### EXERCISE GOAL
Transcribe the listing below, reproducing every line character for character and in the same order.

-- Start LISTED RECORDS --

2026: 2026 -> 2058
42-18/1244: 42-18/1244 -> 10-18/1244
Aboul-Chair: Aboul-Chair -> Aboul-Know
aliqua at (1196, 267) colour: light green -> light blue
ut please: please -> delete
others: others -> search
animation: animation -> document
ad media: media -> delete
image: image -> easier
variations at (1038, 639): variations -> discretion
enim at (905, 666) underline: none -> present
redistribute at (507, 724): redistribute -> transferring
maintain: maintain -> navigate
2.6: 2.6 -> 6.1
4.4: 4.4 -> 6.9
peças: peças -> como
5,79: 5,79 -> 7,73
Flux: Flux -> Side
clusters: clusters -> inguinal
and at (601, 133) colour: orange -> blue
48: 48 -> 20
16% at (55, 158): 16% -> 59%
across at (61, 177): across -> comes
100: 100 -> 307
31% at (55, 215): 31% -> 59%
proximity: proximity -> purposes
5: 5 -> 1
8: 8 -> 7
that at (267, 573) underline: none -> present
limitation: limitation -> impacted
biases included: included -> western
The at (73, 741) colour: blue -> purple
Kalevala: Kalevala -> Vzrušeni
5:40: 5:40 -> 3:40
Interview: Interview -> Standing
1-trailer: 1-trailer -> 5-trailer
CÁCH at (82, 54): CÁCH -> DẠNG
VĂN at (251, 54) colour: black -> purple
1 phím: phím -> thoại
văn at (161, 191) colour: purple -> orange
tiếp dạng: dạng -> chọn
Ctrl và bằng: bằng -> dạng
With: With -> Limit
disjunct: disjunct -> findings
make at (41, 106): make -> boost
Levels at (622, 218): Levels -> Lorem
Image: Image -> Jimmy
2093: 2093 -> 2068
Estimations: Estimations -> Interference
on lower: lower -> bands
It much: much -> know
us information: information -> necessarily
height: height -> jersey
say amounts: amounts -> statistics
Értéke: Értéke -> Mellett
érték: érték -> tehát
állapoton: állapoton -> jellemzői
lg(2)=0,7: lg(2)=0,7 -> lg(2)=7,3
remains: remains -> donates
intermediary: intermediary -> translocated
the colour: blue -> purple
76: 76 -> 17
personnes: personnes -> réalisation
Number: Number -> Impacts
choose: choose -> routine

-- End LISTED RECORDS --

### REPLY TO THE TASK
2026: 2026 -> 2058
42-18/1244: 42-18/1244 -> 10-18/1244
Aboul-Chair: Aboul-Chair -> Aboul-Know
aliqua at (1196, 267) colour: light green -> light blue
ut please: please -> delete
others: others -> search
animation: animation -> document
ad media: media -> delete
image: image -> easier
variations at (1038, 639): variations -> discretion
enim at (905, 666) underline: none -> present
redistribute at (507, 724): redistribute -> transferring
maintain: maintain -> navigate
2.6: 2.6 -> 6.1
4.4: 4.4 -> 6.9
peças: peças -> como
5,79: 5,79 -> 7,73
Flux: Flux -> Side
clusters: clusters -> inguinal
and at (601, 133) colour: orange -> blue
48: 48 -> 20
16% at (55, 158): 16% -> 59%
across at (61, 177): across -> comes
100: 100 -> 307
31% at (55, 215): 31% -> 59%
proximity: proximity -> purposes
5: 5 -> 1
8: 8 -> 7
that at (267, 573) underline: none -> present
limitation: limitation -> impacted
biases included: included -> western
The at (73, 741) colour: blue -> purple
Kalevala: Kalevala -> Vzrušeni
5:40: 5:40 -> 3:40
Interview: Interview -> Standing
1-trailer: 1-trailer -> 5-trailer
CÁCH at (82, 54): CÁCH -> DẠNG
VĂN at (251, 54) colour: black -> purple
1 phím: phím -> thoại
văn at (161, 191) colour: purple -> orange
tiếp dạng: dạng -> chọn
Ctrl và bằng: bằng -> dạng
With: With -> Limit
disjunct: disjunct -> findings
make at (41, 106): make -> boost
Levels at (622, 218): Levels -> Lorem
Image: Image -> Jimmy
2093: 2093 -> 2068
Estimations: Estimations -> Interference
on lower: lower -> bands
It much: much -> know
us information: information -> necessarily
height: height -> jersey
say amounts: amounts -> statistics
Értéke: Értéke -> Mellett
érték: érték -> tehát
állapoton: állapoton -> jellemzői
lg(2)=0,7: lg(2)=0,7 -> lg(2)=7,3
remains: remains -> donates
intermediary: intermediary -> translocated
the colour: blue -> purple
76: 76 -> 17
personnes: personnes -> réalisation
Number: Number -> Impacts
choose: choose -> routine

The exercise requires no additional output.